Giro stages 16, 17 & 18 – Valloire to Ivrea, Carrvaggio to Vicenza & Mori to Polsa
The curse of VCSE struck Mauro Santambrogio on stage 16 as our tip for a Giro podium place lost significant time on his GC rivals. While the Vini Fantini rider admitted he had a bad day, he was philosophical about his Giro so far saying, “I can’t complain how my Giro has gone.. it’s been great so far” His Vini Fantini DS Luca Scinto felt the loss of time was more a result of a tactics glitch where riders who had gone up the road to cover breaks weren’t available to support Santambrogio on the final climb of the day.
The possibility of bunch finish also fell away as the remaining sprinters in the peloton struggled over a category 3 climb that was harder than it looked in the road book. The GC protagonists had swallowed up the break on the ascent and the went into line astern on a technical descent that allowed Vincenzo Nibali and Cadel Evans to show off their lines.
As the road flattened into the finish at Ivrea a game of cat and mouse ensued as riders attempted to break out, but in the main the group remained pretty much shackled. Robert Gesink, by this point well down on GC made an attack that did stick, only to suffer a heartbreaking mechanical with less than 2 km to go denying Blanco the consolation of a stage win at this years race. The eventual winner was Benat Intxausti giving him a stage to go with his day in the Maglia Rosa and Movistar their second win in 24 hours.
Stage 17 offered another crack at a win for the sprinters and decent weather again after the snow of the weekend. The weather forecast remained in the headlines ahead of the stage however. Snowfall in the Dolomites had put the mountain stages due later in the week at risk of course alteration and possibly even cancellation.
The parcours was similar to the previous day, with a ‘bump’ in the road to negotiated before the potential of sprint finish for Mark Cavendish to contest.
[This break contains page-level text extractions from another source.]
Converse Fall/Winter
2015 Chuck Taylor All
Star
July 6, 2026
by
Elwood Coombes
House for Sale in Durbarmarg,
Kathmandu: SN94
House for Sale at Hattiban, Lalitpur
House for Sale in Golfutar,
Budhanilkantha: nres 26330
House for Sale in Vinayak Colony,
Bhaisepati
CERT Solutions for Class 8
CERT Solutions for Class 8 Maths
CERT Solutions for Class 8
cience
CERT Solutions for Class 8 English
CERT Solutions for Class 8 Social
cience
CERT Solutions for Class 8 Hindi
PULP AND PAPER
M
As the GC group reeled in the break on the climb a sense of deja vu was palpable as Cavendish began to weave across the road and lost touch with the group. You have to feel for him in these situations, as with the previous day Cavendish had remained in contention with the peloton only to see his hard work unravel on supposedly gentle climb.
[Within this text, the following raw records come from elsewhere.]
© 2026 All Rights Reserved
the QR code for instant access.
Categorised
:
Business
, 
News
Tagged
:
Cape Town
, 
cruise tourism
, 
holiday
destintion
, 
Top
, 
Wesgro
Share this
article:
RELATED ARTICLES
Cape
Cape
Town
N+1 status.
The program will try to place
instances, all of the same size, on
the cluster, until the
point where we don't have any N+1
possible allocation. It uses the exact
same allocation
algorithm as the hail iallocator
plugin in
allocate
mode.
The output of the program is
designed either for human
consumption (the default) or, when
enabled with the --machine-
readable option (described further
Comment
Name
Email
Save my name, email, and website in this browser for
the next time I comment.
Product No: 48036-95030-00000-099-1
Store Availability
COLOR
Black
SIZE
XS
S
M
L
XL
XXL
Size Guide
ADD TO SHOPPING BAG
At one stage it looked like it would be Danilo Di Luca who would deliver the self styled ‘killer’ blow, but then a rapid acceleration out of the group came from Sunday’s stage winner Giovanni Visconti. He rode past Di Luca like he was standing still and crested the summit with a half minute advantage. How much of Visconti’s second and Movistar’s third victory in as many days was down to a lack of interest from the GC contenders might be seen as a diminution of the win. Movistar are rapidly becoming the team of this years Giro and the mood in the team must be fantastic at this point with four wins and Benat Intxausti’s day in the Maglia Rosa to celebrate.
Whether or not his rivals would rue their opportunity to put some time into Vincenzo Nibali come Sunday remains to be seen, but for the Astana team leader stage 17 was another step closer to winning this years Giro. With stage 18’s time trial to come, Nibali predicted he could be putting time into Cadel Evans and Rigoberto Uran ahead of the mountain stages on Friday and Saturday.
The TT with an uphill course was never going to favour specialist testers, instead promising the chance of the GC contenders to move up (and down) the leader board. Winners and losers on the day? The rider to emerge with the most ‘credit’ was Nibali, clear winner on the stage and increasing his overall lead to more than 4 mins. That advantage was held over Cadel Evans who lost so much time on the stage Nibali must have entertained thoughts of overtaking him. The difference in both riders body language as they crossed the line was clear to see, but Evans was classy in conceding the stage, if not the race later “Nibali in a class of his own.. Evans, if I may say so myself – abysmal”. He went on to say it was “good training”, a not so subtle note to Tejay Van Garderen about BMC leadership at the upcoming Tour perhaps?
One more bit of news as the day closed was the announcement that poor weather had forced the route for stage 19 to be altered. The prospect of the peloton taking on the Gavia and Stelvio will have to wait for another year.